Going back even further in my journalistic career, when I worked at the former Cable News, I was the producer during reporter Kevin Kerrigan’s groundbreaking 1990-91 “Land Scam” series, which exposed how unscrupulous individuals used crooked surveyors to “absorb” huge tracts of unsurveyed government land into adjacent private properties. Kerrigan was tipped off to what was happening by a Land Management employee who noticed the wrongdoing and did the right thing by calling Cable News. Fortunately for us, most of the documents – maps, the registration process – were public record. Back then, we had to hand-write or type out Freedom of Information requests and hand-deliver them to agencies.
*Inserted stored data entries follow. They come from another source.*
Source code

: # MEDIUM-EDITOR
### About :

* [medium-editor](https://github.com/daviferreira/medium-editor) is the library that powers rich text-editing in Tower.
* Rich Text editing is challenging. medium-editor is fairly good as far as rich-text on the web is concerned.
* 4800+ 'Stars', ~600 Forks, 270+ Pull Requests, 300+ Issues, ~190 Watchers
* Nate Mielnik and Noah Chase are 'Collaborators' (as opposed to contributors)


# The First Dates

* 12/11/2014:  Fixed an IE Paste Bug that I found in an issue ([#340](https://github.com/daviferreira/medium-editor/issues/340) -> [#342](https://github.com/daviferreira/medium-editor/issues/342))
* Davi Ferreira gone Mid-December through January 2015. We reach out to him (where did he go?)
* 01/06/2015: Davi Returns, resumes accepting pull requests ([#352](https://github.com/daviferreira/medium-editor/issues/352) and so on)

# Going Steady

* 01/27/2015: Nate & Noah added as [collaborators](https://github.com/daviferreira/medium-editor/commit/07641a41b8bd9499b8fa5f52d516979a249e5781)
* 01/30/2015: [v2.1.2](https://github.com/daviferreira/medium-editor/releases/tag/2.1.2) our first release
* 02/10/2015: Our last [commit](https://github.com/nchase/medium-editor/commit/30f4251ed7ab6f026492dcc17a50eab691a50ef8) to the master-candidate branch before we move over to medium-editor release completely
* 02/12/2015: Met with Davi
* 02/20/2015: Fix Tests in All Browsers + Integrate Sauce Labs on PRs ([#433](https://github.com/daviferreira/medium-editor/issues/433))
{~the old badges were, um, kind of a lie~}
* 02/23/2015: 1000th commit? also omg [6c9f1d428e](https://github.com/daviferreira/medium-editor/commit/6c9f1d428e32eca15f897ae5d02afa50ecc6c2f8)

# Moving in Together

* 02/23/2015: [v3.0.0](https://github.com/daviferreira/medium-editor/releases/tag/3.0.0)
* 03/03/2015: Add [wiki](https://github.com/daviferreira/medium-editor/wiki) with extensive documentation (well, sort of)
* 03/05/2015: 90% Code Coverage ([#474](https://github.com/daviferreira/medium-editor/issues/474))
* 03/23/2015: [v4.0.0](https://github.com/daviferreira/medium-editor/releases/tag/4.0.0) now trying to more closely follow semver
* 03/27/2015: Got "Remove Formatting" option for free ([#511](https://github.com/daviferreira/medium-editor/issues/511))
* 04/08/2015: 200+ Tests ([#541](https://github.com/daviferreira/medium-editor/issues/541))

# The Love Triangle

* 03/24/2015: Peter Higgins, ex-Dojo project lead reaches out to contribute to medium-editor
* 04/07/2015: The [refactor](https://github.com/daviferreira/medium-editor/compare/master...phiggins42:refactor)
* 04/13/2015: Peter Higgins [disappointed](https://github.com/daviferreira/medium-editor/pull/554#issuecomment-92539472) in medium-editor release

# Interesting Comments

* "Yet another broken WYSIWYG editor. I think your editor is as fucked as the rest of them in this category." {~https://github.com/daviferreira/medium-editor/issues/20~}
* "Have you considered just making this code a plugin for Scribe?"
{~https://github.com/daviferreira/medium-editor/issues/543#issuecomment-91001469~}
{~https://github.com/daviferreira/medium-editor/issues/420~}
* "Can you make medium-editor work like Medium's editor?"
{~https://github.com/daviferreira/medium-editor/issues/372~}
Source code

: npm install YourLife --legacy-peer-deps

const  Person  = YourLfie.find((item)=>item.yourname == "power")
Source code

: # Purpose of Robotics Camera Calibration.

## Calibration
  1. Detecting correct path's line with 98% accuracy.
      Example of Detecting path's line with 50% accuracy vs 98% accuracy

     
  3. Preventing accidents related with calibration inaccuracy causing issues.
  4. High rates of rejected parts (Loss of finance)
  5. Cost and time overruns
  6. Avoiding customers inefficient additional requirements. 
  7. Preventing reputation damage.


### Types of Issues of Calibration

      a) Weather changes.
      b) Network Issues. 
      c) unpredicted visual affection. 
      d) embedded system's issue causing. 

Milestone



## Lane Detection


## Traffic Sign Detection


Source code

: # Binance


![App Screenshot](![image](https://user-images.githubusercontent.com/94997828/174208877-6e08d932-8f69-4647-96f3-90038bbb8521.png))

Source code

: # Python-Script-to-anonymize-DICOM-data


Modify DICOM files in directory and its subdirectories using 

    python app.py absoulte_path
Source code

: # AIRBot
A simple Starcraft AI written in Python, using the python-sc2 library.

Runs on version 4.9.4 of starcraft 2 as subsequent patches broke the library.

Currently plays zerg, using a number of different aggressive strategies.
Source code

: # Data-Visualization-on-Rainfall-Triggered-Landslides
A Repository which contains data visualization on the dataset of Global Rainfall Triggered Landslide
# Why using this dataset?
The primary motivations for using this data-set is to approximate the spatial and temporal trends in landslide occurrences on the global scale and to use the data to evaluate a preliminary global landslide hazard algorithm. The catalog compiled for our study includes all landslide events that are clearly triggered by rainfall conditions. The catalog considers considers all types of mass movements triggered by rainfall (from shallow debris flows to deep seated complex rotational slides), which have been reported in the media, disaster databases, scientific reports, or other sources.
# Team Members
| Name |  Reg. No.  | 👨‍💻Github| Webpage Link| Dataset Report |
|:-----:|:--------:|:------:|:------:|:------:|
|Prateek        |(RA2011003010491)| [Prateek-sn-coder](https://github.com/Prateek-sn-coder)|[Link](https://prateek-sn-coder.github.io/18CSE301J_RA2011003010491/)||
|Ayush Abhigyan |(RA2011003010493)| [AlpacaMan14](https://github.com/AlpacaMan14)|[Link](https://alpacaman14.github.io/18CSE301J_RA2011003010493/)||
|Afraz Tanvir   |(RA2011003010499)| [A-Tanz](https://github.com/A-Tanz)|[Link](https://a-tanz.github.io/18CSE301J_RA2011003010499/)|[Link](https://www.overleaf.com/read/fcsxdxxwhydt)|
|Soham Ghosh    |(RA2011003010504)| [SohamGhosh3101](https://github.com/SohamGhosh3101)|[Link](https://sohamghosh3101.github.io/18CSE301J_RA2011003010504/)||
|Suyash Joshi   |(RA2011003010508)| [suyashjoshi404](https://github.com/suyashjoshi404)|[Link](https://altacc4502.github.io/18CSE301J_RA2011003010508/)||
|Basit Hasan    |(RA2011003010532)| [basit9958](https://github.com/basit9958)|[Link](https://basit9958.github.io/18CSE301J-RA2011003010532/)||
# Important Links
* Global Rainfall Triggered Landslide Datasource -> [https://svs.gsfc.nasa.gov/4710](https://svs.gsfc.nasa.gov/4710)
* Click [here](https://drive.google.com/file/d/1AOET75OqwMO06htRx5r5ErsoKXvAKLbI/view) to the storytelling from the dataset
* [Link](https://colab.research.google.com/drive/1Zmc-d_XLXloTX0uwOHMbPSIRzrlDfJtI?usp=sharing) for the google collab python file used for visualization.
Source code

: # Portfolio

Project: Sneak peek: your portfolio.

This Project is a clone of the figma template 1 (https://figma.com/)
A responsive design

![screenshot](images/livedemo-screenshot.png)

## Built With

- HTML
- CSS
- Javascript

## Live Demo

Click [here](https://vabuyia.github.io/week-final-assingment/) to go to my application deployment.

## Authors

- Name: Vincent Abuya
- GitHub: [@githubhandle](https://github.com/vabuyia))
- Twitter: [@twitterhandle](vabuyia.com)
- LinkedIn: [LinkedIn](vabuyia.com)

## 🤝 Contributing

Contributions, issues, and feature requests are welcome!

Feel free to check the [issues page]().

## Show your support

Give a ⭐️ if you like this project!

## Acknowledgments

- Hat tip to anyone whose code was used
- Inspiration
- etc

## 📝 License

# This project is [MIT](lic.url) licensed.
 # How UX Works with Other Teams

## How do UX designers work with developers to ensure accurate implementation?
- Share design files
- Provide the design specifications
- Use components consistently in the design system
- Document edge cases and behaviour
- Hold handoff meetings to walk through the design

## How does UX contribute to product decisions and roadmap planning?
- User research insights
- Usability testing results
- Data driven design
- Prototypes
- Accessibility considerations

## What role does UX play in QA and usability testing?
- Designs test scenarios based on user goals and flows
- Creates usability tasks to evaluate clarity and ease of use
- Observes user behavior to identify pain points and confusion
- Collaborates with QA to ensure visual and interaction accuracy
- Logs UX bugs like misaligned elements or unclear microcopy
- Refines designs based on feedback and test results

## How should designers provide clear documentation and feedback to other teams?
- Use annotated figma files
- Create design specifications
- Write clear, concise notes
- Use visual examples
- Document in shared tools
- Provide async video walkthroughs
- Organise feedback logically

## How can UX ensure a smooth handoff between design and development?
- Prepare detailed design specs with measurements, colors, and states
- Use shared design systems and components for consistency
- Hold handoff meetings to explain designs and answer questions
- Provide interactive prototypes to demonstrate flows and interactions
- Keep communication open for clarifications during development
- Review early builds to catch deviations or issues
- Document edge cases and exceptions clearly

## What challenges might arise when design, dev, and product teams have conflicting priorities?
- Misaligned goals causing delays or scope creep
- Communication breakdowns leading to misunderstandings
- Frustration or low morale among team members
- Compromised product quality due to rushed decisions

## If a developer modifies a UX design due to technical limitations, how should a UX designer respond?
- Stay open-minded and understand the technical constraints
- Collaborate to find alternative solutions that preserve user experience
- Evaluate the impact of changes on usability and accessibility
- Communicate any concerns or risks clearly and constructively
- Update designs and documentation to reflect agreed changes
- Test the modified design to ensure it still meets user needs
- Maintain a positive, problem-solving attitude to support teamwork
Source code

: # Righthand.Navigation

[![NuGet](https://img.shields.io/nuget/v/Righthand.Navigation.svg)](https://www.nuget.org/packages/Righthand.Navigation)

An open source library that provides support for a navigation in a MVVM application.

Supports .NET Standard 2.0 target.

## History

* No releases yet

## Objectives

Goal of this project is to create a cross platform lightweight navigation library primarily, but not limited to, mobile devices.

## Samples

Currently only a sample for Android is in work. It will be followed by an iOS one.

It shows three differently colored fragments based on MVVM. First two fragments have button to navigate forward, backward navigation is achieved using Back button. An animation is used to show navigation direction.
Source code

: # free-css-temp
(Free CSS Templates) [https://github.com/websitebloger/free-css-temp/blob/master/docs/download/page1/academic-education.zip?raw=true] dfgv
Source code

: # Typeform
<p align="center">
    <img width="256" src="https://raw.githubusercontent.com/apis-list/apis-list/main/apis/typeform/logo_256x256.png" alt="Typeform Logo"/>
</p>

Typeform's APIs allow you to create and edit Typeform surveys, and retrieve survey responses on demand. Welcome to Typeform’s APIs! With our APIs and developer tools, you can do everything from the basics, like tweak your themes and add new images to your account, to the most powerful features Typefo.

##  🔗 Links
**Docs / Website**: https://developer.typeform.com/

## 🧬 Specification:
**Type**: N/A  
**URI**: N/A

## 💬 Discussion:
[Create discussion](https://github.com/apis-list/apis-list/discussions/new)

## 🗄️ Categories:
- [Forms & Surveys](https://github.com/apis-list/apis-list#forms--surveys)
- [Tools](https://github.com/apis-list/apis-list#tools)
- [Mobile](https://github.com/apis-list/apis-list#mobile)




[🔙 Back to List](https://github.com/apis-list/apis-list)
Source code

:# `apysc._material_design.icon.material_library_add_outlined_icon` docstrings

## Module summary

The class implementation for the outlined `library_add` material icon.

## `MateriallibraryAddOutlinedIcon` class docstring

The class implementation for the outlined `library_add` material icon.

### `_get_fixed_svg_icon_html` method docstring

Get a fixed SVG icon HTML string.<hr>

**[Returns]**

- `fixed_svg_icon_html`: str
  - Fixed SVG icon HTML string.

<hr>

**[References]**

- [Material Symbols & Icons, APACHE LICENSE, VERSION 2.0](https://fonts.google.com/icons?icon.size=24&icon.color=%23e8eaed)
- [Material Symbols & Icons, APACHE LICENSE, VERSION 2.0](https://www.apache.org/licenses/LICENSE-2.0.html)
Most of them were ignored, or the agencies took 10 days or longer to respond.

Land scam and the RMS seminary property are just two examples of why it is vital that people have access to public records. History has shown us that the temptation to commit wrongdoing because of unchecked power within any entity – whether you are a private businessperson, a government official, a member of a religious organization, or even a country’s leader – is often irresistible. The people’s first line of defense against such corruption consists of a free press and access to public documents.

So thanks Bob, for being a true guardian of freedom of information on our island. And to Judge Cenzon, for sending a message to all of our public officials that they have no right to keep from the people what the people have a right to know.